*** Opening of RECORDS FOR THIS EXERCISE ***

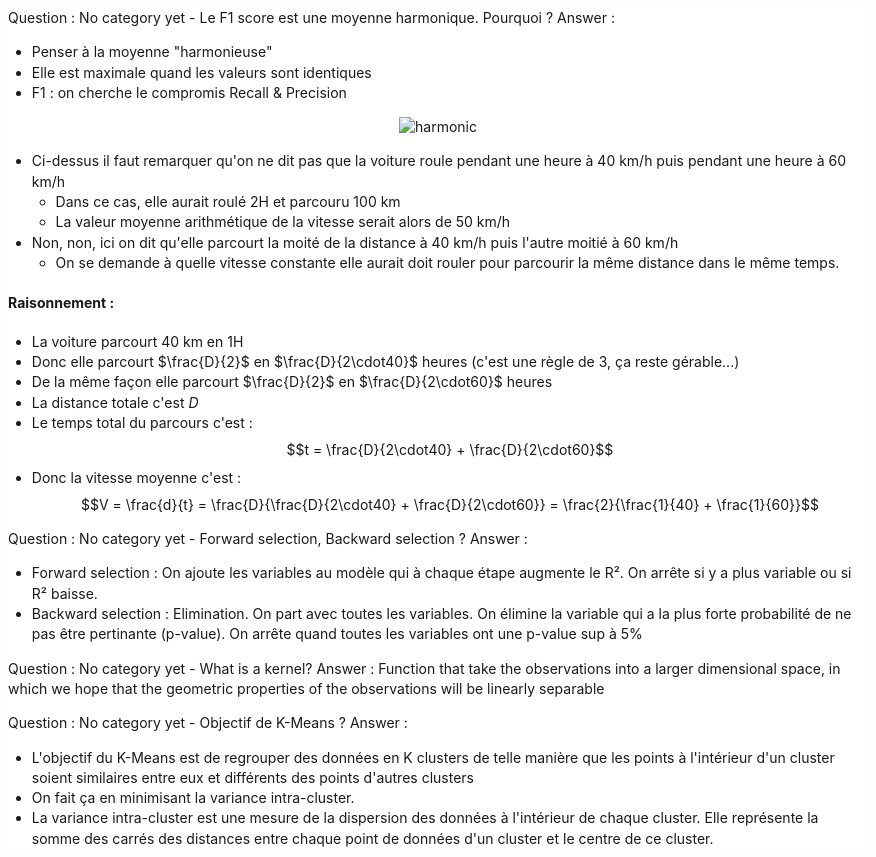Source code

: 

Question : No category yet - Le F1 score est une moyenne harmonique. Pourquoi ?
Answer  : 

* Penser à la moyenne "harmonieuse"
* Elle est maximale quand les valeurs sont identiques
* F1 : on cherche le compromis Recall & Precision 

<p align="center">
<img src="../static/md/assets/harmonic.png" alt="harmonic" width="577"/>
</p>

* Ci-dessus il faut remarquer  qu'on ne dit pas que la voiture roule pendant une heure à 40 km/h puis pendant une heure à 60 km/h
    * Dans ce cas, elle aurait roulé 2H et parcouru 100 km 
    * La valeur moyenne arithmétique de la vitesse serait alors de 50 km/h
* Non, non, ici on dit qu'elle parcourt la moité de la distance à 40 km/h puis l'autre moitié à 60 km/h 
    * On se demande à quelle vitesse constante elle aurait doit rouler pour parcourir la même distance dans le même temps.

#### Raisonnement :
* La voiture parcourt 40 km en 1H
* Donc elle parcourt $\frac{D}{2}$ en $\frac{D}{2\cdot40}$ heures (c'est une règle de 3, ça reste gérable...)
* De la même façon elle parcourt $\frac{D}{2}$ en $\frac{D}{2\cdot60}$ heures
* La distance totale c'est $D$
* Le temps total du parcours c'est :
$$t = \frac{D}{2\cdot40} + \frac{D}{2\cdot60}$$
* Donc la vitesse moyenne c'est : 
$$V = \frac{d}{t} = \frac{D}{\frac{D}{2\cdot40} + \frac{D}{2\cdot60}} = \frac{2}{\frac{1}{40} + \frac{1}{60}}$$



Question : No category yet - Forward selection, Backward selection ?
Answer  : 

* Forward selection  : On ajoute les variables au modèle qui à chaque étape augmente le R². On arrête si y a plus variable ou si R² baisse.
* Backward selection : Elimination. On part avec toutes les variables. On élimine la variable qui a la plus forte probabilité de ne pas être pertinante (p-value). On arrête quand toutes les variables ont une p-value sup à 5%



Question : No category yet - What is a kernel? 
Answer  : Function that take the observations into a larger dimensional space, in which we hope that the geometric properties of the observations will be linearly separable



Question : No category yet - Objectif de K-Means ?
Answer  : 

* L'objectif du K-Means est de regrouper des données en K clusters de telle manière que les points à l'intérieur d'un cluster soient similaires entre eux et différents des points d'autres clusters
* On fait ça en minimisant la variance intra-cluster. 
* La variance intra-cluster est une mesure de la dispersion des données à l'intérieur de chaque cluster. Elle représente la somme des carrés des distances entre chaque point de données d'un cluster et le centre de ce cluster.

*** Close of RECORDS FOR THIS EXERCISE ***

▶ [TASK REQUIREMENTS]: Each line of the entries that contains the word "Backward" should be listed.

▶ [ANSWER TO THIS TASK]:
Question : No category yet - Forward selection, Backward selection ?
* Backward selection : Elimination. On part avec toutes les variables. On élimine la variable qui a la plus forte probabilité de ne pas être pertinante (p-value). On arrête quand toutes les variables ont une p-value sup à 5%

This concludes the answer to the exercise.